E, mais adiante, prosseguia eu: "Congreguemo-nos, pois, meus amigos, para apressarmos o advento dessa era em que por toda parte o homem, cidadão da Terra, estenderá ao homem a mão fraterna, a fim de enriquecer a Pátria comum, fecundando e abençoando essa mesma Terra de que depende a existência geral, melhorando-a e embelezando-a para transformá-la enfim no Éden sonhado nos primórdios da Humanidade. Para tal é imprescindível que a ação dos positivistas sobre os seus contemporâneos se exerça através do exemplo de um procedimento ilibado. Persuasão, demonstração, devotamento, eis os meios que devemos empregar para o prevalecimento da religião universal. Desprendamo-nos dos interesses pessoais que nos aferram ao presente e nos dirijamos com firmeza rumo ao futuro. Vivamos, em espírito, com os nossos descendentes para fazê-los felizes. Que o amor da Humanidade inflame as nossas almas e guie os nossos passos."

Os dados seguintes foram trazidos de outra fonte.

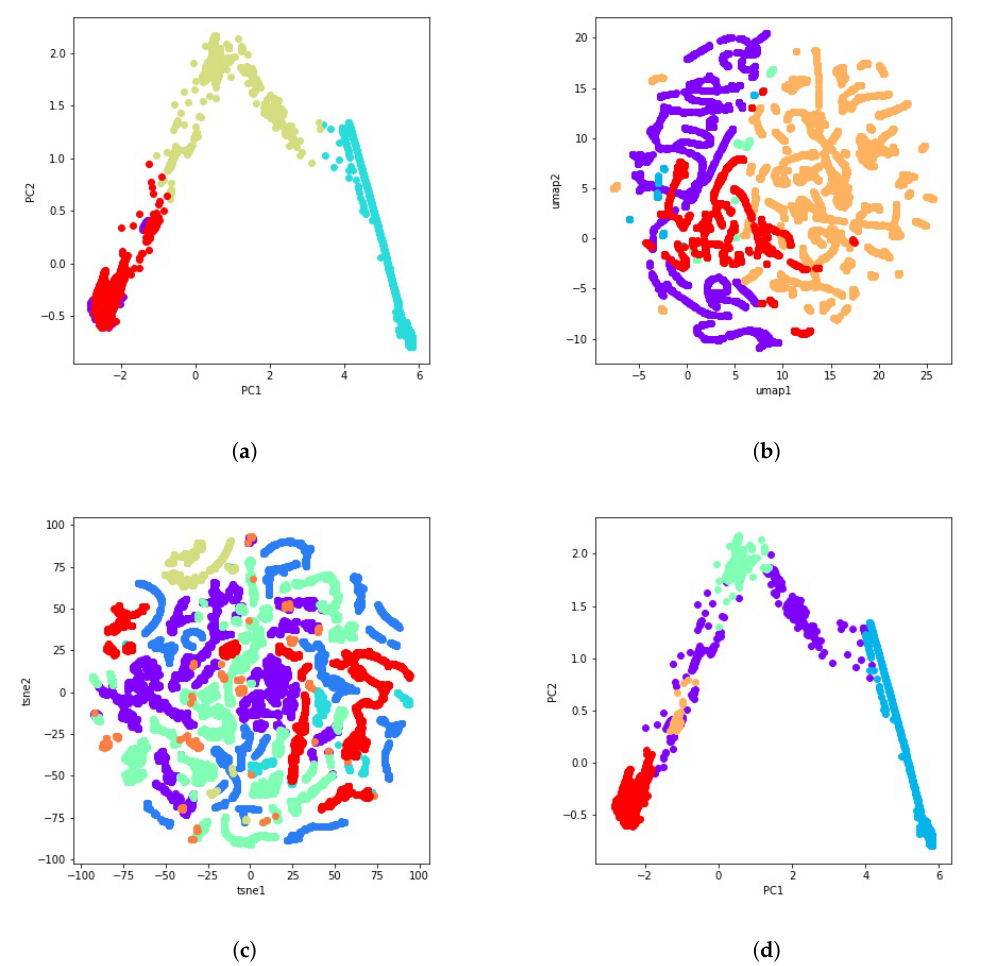
Figure 6. Some examples of the 51 calculated clustering solutions using PCA, t-SNE and UMAP. ( a ) PCA visualization of the K-means clustering result with 4 clusters. ( b ) UMAP visualization of the agglomerative clustering result with average linkage and Euclidean distance. ( c ) t-SNE visualization of the GMM clustering result with 3 components. ( d ) PCA visualization of the HDBSCAN clustering result with min _ samples =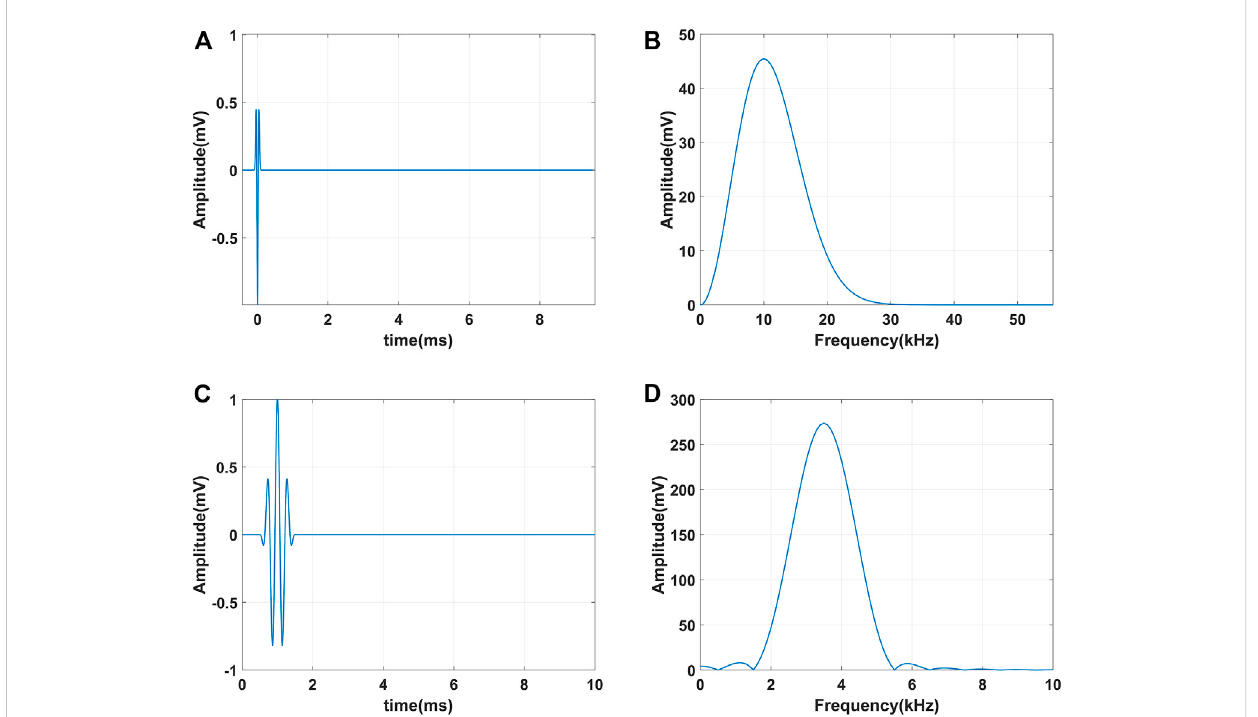
FIGURE 2 Sound source waveform and amplitude spectrum. (A, B) are the waveform and amplitude spectrum of the Ricker wavelet source that excites the monople P wave, respectively; (C, D) are the waveform and amplitude spectrum of the narrow-band cosine envelope source that excites the dipole S wave, respectively.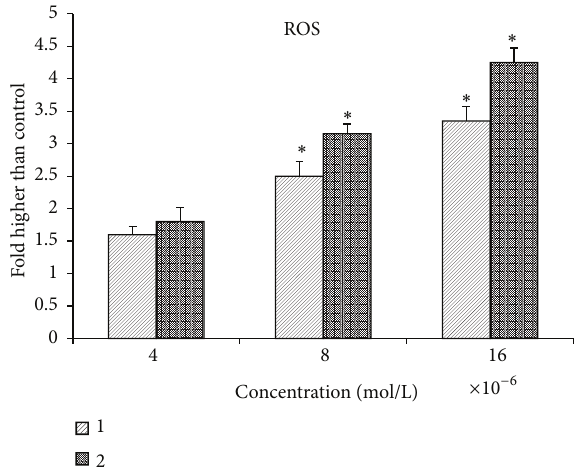
Figure 13: Effect of MMD compound on the generation of ROS. The level of ROS significantly elevated at 8 × 10 −6 and 16 × 10 −6 mol/L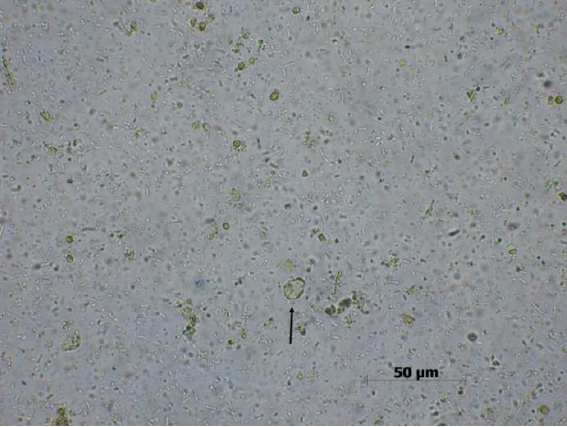
Figure 4. Blastocystis hominis vacuolar forms found in a wet mount sample at 40x magnitude (original photography).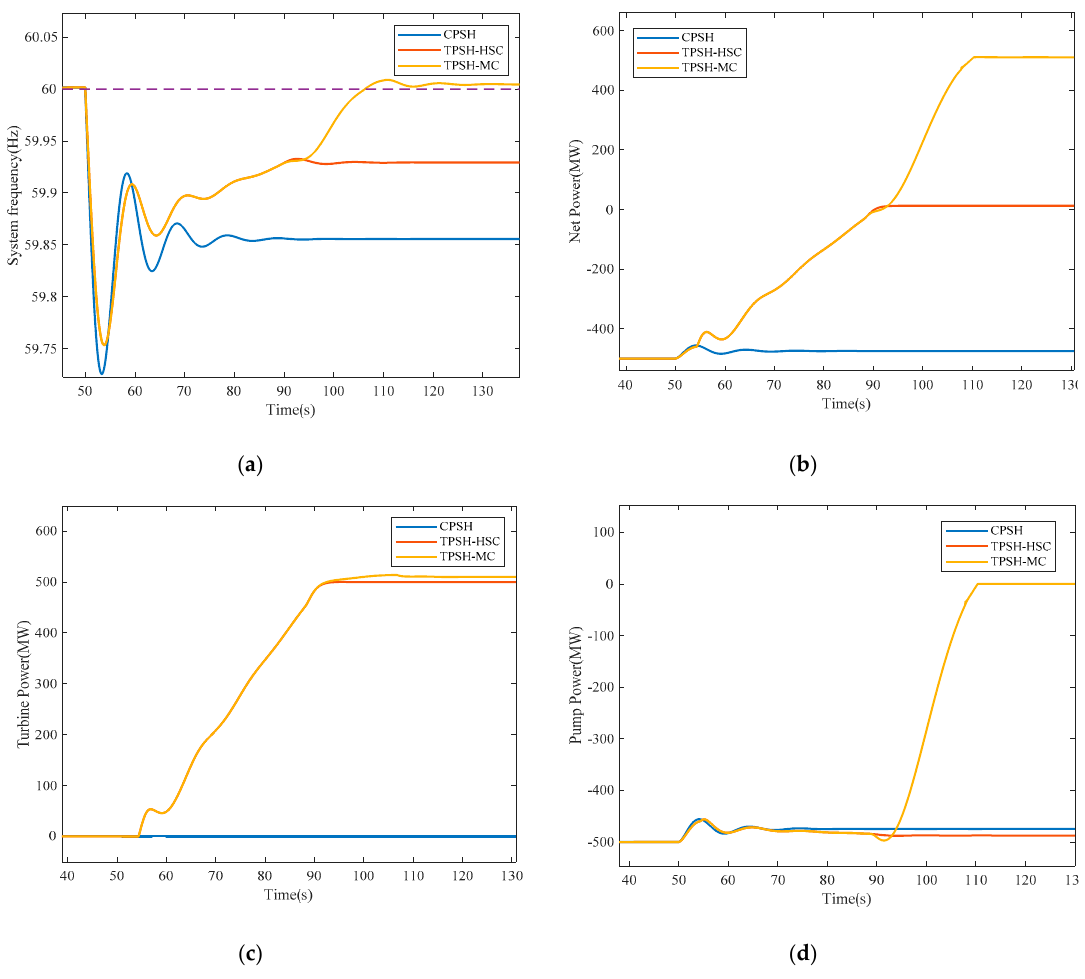
Figure 7. Comparison of CPSH, TPSH in HSC-mode (TPSH-HSC), and TPSH with HSC and mode change capability (TPSH-MC): ( a ) System frequency response; ( b ) net power production or consumption; ( c ) turbine power; and ( d ) pump power without PV.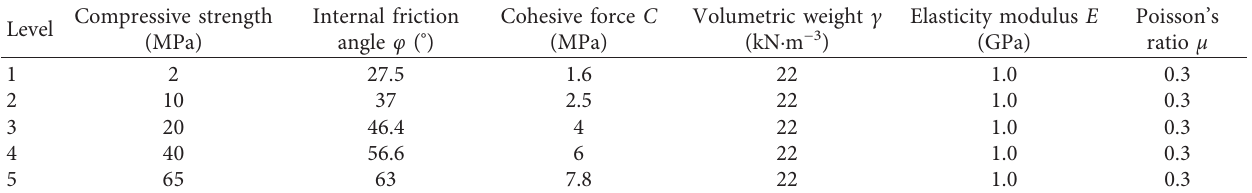
Figure 1: Five types of tunnel cross section. (a) With span of 6m. (b) With span of 9m. (c) With span of 12m. (d) With span of 15m. (e) With span of 18 m. Table 1: Parameter values of each level of factor A.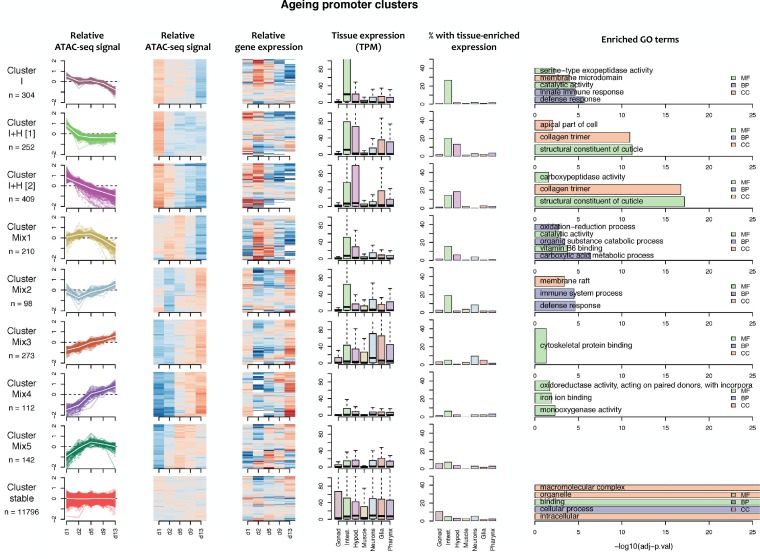
Characteristics of ageing promoter clusters.Characteristics of promoter clusters with shared accessibility patterns across ageing. Relative promoter ATAC-seq coverage is shown across the time series as a graph (each line representing a promoter) and a heatmap (each row representing a promoter). Values are scaled from −2 (dark blue) to 0 (white) to +2 (dark red). Heatmap showing relative expression of the associated genes across the time series, using the same color scale. Tissue expression box plots show TPMs of clustered genes in individual tissues (data from Cao et al., 2017). Percentage of genes with tissue-enriched expression shows the percentage of genes within the cluster with enriched expression in the indicated tissues. Enriched GO terms show the top five enriched GO terms obtained for each cluster from the corresponding list of genes using gProfiler. MF = Molecular Function, CC = Cellular Component, BP = Biological Process. Note that Cluster Mix5 does not have any enriched GO terms.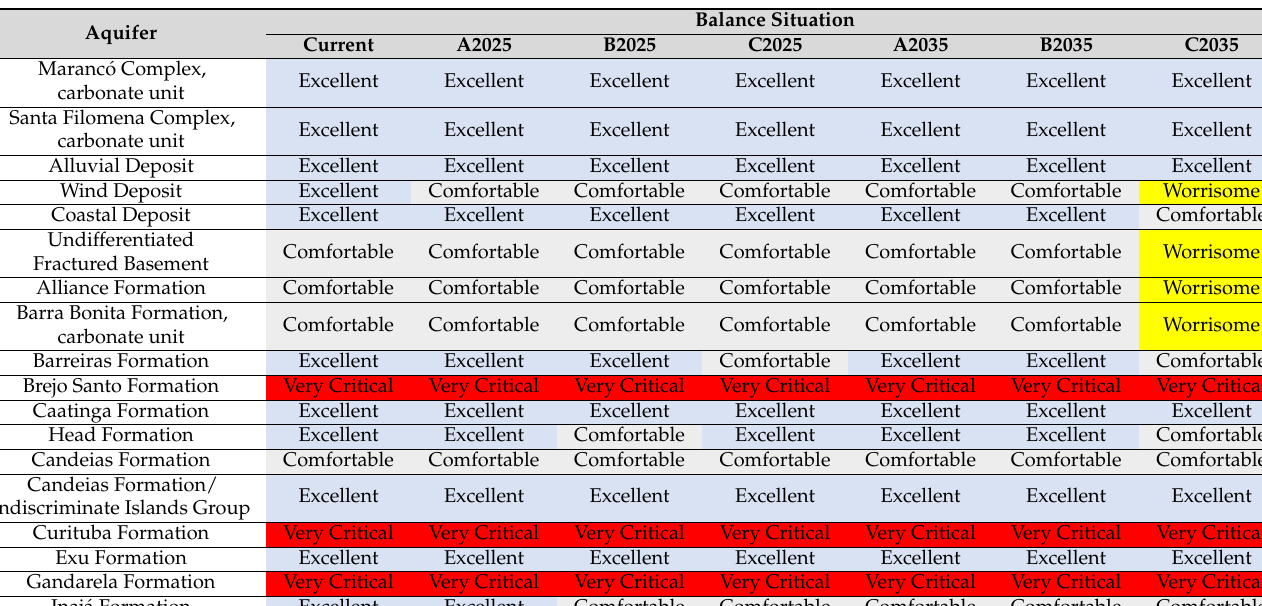
Table 13. Groundwater balance by aquifer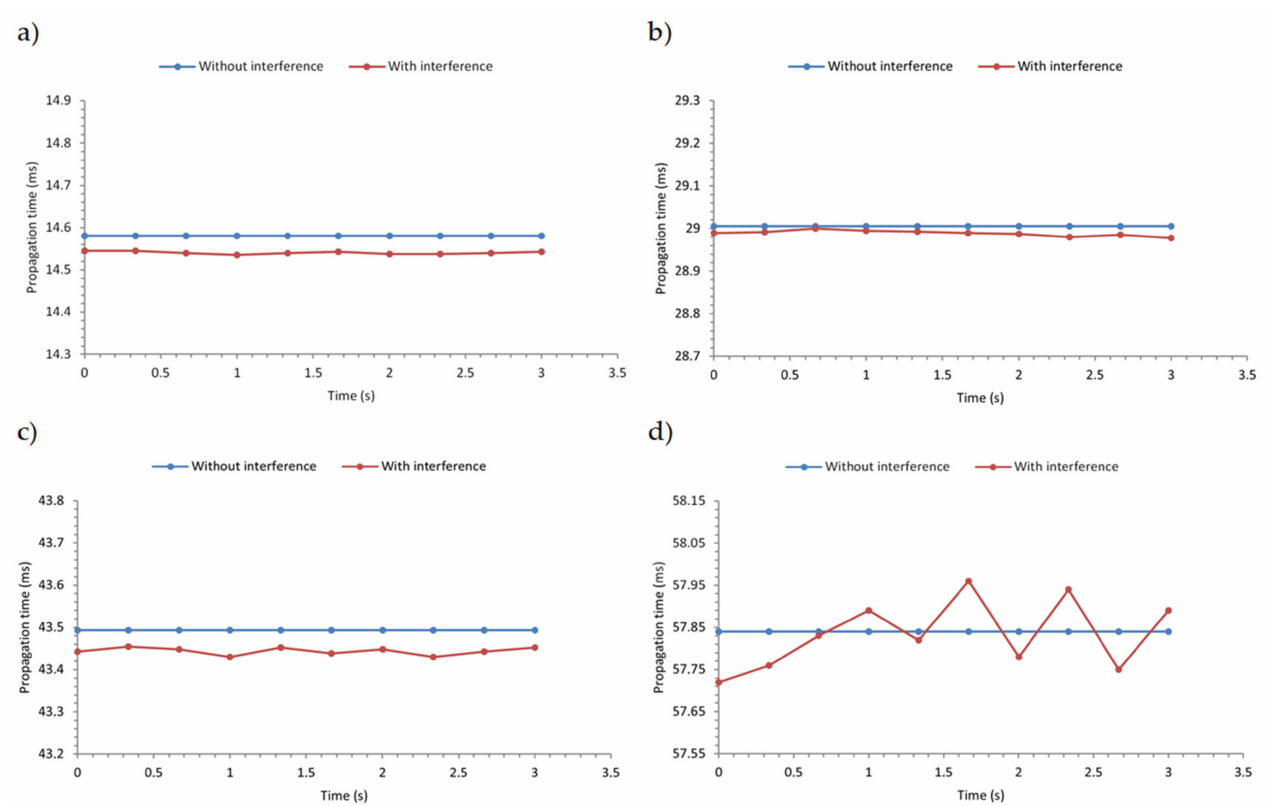
Figure 12. The effect of medium interference on the wave propagation time between AR30 transducers at different distances between the transmitter and receiver: ( a ) 5 m; ( b ) 10 m; ( c ) 15 m; ( d ) 20 m.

Como se vê dos extratos aqui transcritos, o encerramento do curso de Filosofia Primeira, em novembro de 1925, proficientemente ministrado por Sílvio Vieira Souto na Igreja Positivista, propiciou-me calorosa profissão de fé. Ao lê-la cinquenta anos mais tarde, penso que os jovens de hoje podem considerá-la ingênua e utópica. Hão de concordar, porém, que, sem entusiasmo, nada se consegue de grande e de nobre no mundo. Se as duas guerras mundiais de nosso século exacerbaram o egotismo de nossa espécie, levando os homens, embrutecidos pelo terror do amanhã, a se degradarem em gozos fáceis e desordenados, se romperam o pequeno verniz de moralidade da civilização dominante na Belle Époque, não deixa de ser verdadeiro que grande parte da humanidade continua em busca de um ideal que a eleve e lhe restitua a consciência de sua própria dignidade.
(Fragmento de Memórias, Revista Brasileira, fase VI, nº 3, 1977.)


* Jornalista, professor, pensador, ensaísta e conferencista, membro da Academia Brasileira de Letras.